(Beginning of DATA SHOWN)
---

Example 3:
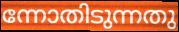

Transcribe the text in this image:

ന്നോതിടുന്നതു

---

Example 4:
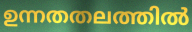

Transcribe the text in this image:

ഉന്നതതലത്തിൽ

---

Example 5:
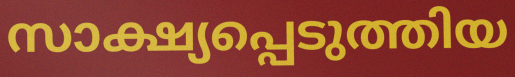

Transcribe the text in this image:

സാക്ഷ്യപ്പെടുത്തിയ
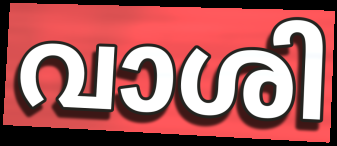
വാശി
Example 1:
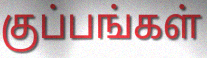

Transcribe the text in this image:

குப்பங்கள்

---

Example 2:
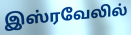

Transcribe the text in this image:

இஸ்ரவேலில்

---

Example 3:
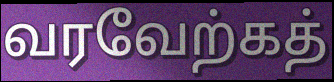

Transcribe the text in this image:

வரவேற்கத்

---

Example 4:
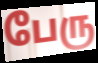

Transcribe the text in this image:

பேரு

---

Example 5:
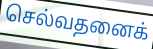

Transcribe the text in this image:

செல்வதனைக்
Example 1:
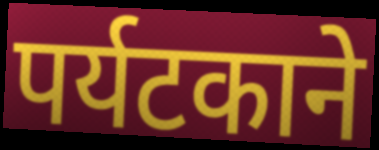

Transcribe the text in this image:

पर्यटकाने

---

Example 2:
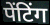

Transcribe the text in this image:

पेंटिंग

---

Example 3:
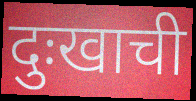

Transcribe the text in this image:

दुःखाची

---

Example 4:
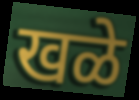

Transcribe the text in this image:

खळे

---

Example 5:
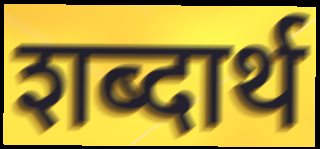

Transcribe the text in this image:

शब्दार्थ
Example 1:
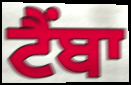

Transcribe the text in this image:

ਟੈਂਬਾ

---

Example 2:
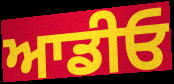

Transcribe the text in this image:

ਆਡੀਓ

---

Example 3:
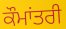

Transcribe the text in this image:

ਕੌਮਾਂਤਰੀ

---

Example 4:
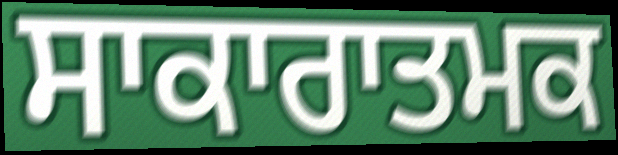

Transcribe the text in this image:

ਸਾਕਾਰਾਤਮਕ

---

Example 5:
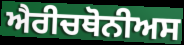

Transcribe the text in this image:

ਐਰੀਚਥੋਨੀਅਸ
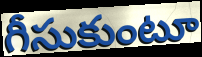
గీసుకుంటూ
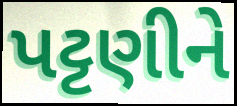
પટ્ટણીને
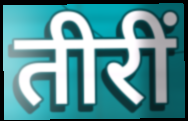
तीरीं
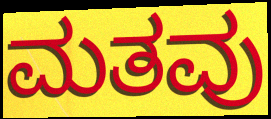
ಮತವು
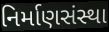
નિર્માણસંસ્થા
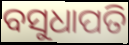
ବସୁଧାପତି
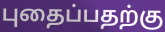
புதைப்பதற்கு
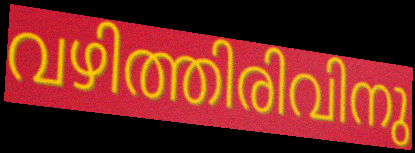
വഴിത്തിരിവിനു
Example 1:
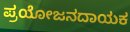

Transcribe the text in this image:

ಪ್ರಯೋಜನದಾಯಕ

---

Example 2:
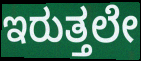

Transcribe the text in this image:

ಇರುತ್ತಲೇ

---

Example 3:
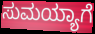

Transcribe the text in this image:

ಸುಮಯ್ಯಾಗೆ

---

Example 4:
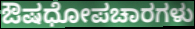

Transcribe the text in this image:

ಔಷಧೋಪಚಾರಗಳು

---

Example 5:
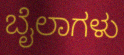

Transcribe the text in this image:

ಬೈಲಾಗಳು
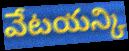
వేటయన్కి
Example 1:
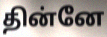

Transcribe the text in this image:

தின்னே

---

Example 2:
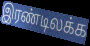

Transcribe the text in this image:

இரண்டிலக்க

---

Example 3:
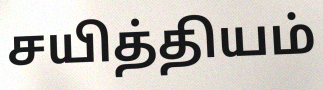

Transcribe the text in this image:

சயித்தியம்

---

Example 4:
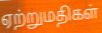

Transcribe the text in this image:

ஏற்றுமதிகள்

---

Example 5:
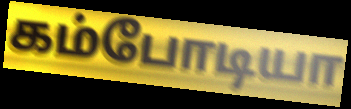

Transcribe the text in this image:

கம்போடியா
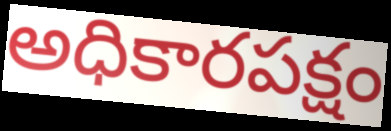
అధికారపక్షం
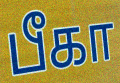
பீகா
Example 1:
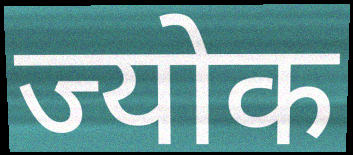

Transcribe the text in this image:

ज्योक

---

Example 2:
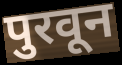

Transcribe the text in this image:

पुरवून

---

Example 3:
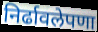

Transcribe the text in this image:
(End of DATA SHOWN)
◆ ASSIGNED TASK ◆
Every entry above needs to be duplicated precisely, and none of the pictures should appear.

◆ RESPONSE TO THIS TASK ◆
---

Example 3:

Transcribe the text in this image:

ന്നോതിടുന്നതു

---

Example 4:

Transcribe the text in this image:

ഉന്നതതലത്തിൽ

---

Example 5:

Transcribe the text in this image:

സാക്ഷ്യപ്പെടുത്തിയ
വാശി
Example 1:

Transcribe the text in this image:

குப்பங்கள்

---

Example 2:

Transcribe the text in this image:

இஸ்ரவேலில்

---

Example 3:

Transcribe the text in this image:

வரவேற்கத்

---

Example 4:

Transcribe the text in this image:

பேரு

---

Example 5:

Transcribe the text in this image:

செல்வதனைக்
Example 1:

Transcribe the text in this image:

पर्यटकाने

---

Example 2:

Transcribe the text in this image:

पेंटिंग

---

Example 3:

Transcribe the text in this image:

दुःखाची

---

Example 4:

Transcribe the text in this image:

खळे

---

Example 5:

Transcribe the text in this image:

शब्दार्थ
Example 1:

Transcribe the text in this image:

ਟੈਂਬਾ

---

Example 2:

Transcribe the text in this image:

ਆਡੀਓ

---

Example 3:

Transcribe the text in this image:

ਕੌਮਾਂਤਰੀ

---

Example 4:

Transcribe the text in this image:

ਸਾਕਾਰਾਤਮਕ

---

Example 5:

Transcribe the text in this image:

ਐਰੀਚਥੋਨੀਅਸ
గీసుకుంటూ
પટ્ટણીને
तीरीं
ಮತವು
નિર્માણસંસ્થા
ବସୁଧାପତି
புதைப்பதற்கு
വഴിത്തിരിവിനു
Example 1:

Transcribe the text in this image:

ಪ್ರಯೋಜನದಾಯಕ

---

Example 2:

Transcribe the text in this image:

ಇರುತ್ತಲೇ

---

Example 3:

Transcribe the text in this image:

ಸುಮಯ್ಯಾಗೆ

---

Example 4:

Transcribe the text in this image:

ಔಷಧೋಪಚಾರಗಳು

---

Example 5:

Transcribe the text in this image:

ಬೈಲಾಗಳು
వేటయన్కి
Example 1:

Transcribe the text in this image:

தின்னே

---

Example 2:

Transcribe the text in this image:

இரண்டிலக்க

---

Example 3:

Transcribe the text in this image:

சயித்தியம்

---

Example 4:

Transcribe the text in this image:

ஏற்றுமதிகள்

---

Example 5:

Transcribe the text in this image:

கம்போடியா
అధికారపక్షం
பீகா
Example 1:

Transcribe the text in this image:

ज्योक

---

Example 2:

Transcribe the text in this image:

पुरवून

---

Example 3:

Transcribe the text in this image:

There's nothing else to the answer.